Given passage
==============================

10	saveAsObjectFile(path) (Java and Scala) Writes the elements of the dataset in a simple format using Java serialization, which can then be loaded using SparkContext.objectFile().
11	countByKey() Only available on RDDs of type (K, V). Returns a hashmap of (K, Int) pairs with the count of each key.
12	foreach(func) Runs a function func on each element of the dataset. This is usually, done for side effects such as updating an Accumulator or interacting with external storage systems. Note − modifying variables other than Accumulators outside of the foreach() may result in undefined behavior. See Understanding closures for more details.

Programming with RDD

Let us see the implementations of few RDD transformations and actions in RDD programming with the help of an example.

Example

Consider a word count example − It counts each word appearing in a document. Consider the following text as an input and is saved as an input.txt file in a home directory.

input.txt − input file.

people are not as beautiful as they look,

as they walk or as they talk.

they are only as beautiful as they love,

as they care as they share.

Follow the procedure given below to execute the given example.

Open Spark-Shell

The following command is used to open spark shell. Generally, spark is built using Scala. Therefore, a Spark program runs on Scala environment.

$ spark-shell

If Spark shell opens successfully then you will find the following output. Look at the last line of the output “Spark context available as sc” means the Spark container is automatically created spark context object with the name sc. Before starting the first step of a program, the SparkContext object should be created.

Spark assembly has been built with Hive, including Datanucleus jars on classpath

Using Spark's default log4j profile: org/apache/spark/log4j-defaults.properties

15/06/04 15:25:22 INFO SecurityManager: Changing view acls to: hadoop

15/06/04 15:25:22 INFO SecurityManager: Changing modify acls to: hadoop

15/06/04 15:25:22 INFO SecurityManager: SecurityManager: authentication disabled;

   ui acls disabled; users with view permissions: Set(hadoop); users with modify permissions: Set(hadoop)

15/06/04 15:25:22 INFO HttpServer: Starting HTTP Server

15/06/04 15:25:23 INFO Utils: Successfully started service 'HTTP class server' on port 43292.

Welcome to

____ __

/ __/__ ___ _____/ /__

_\ \/ _ \/ _ `/ __/ ‘_/

/___/ .__/\_,_/_/ /_/\_\ version 1.4.0

/_/

Using Scala version 2.10.4 (Java HotSpot(TM) 64-Bit Server VM, Java 1.7.0_71)

Type in expressions to have them evaluated.

Spark context available as sc

scala>

Create an RDD

First, we have to read the input file using Spark-Scala API and create an RDD.

The following command is used for reading a file from given location. Here, new RDD is created with the name of inputfile. The String which is given as an argument in the textFile(“”) method is absolute path for the input file name. However, if only the file name is given, then it means that the input file is in the current location.

==============================

Exercise description
Reproduce word for word the portion of the Spark tutorial above starting at "Follow the procedure" and ending at "on Scala environment.".

==============================

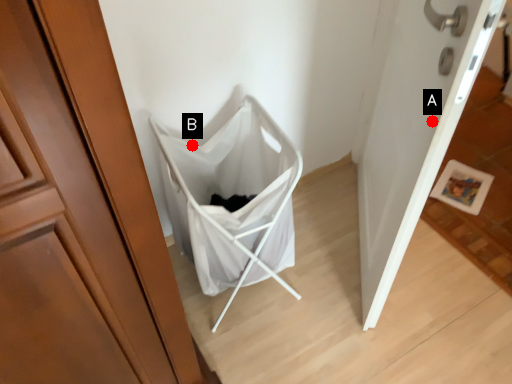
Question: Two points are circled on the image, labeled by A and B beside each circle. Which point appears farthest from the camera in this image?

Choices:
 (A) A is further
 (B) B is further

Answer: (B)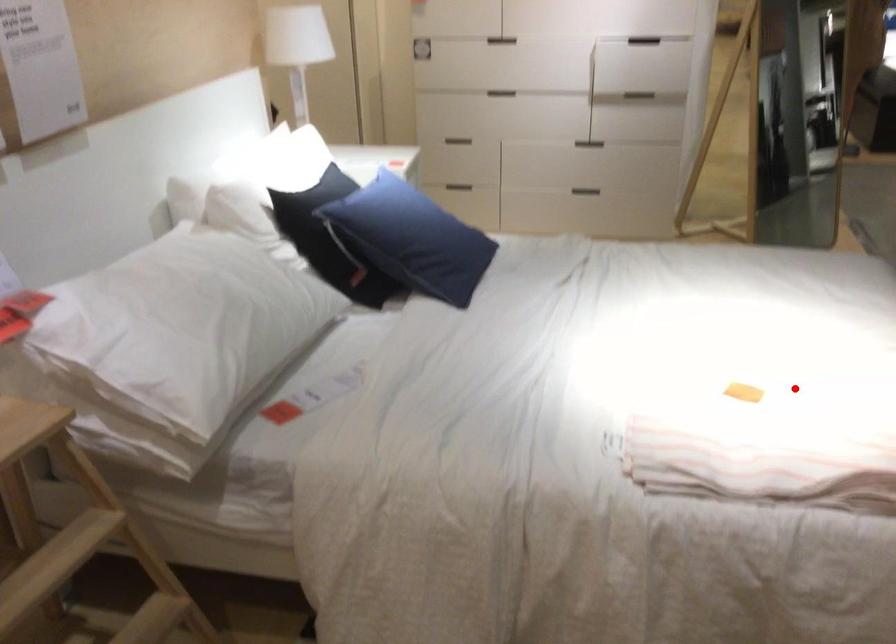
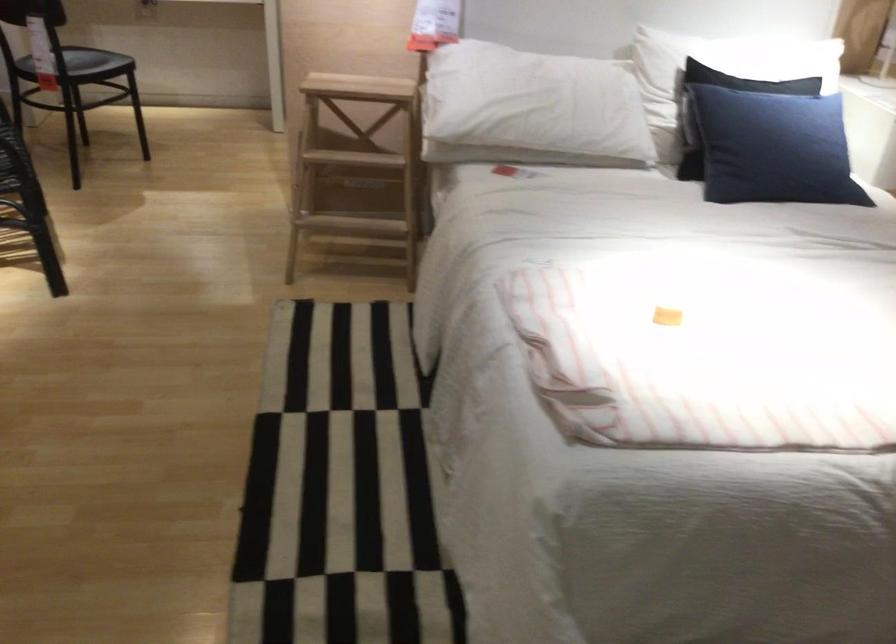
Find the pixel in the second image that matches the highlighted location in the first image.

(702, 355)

==============================

Answer section
Follow the procedure given below to execute the given example.

Open Spark-Shell

The following command is used to open spark shell. Generally, spark is built using Scala. Therefore, a Spark program runs on Scala environment.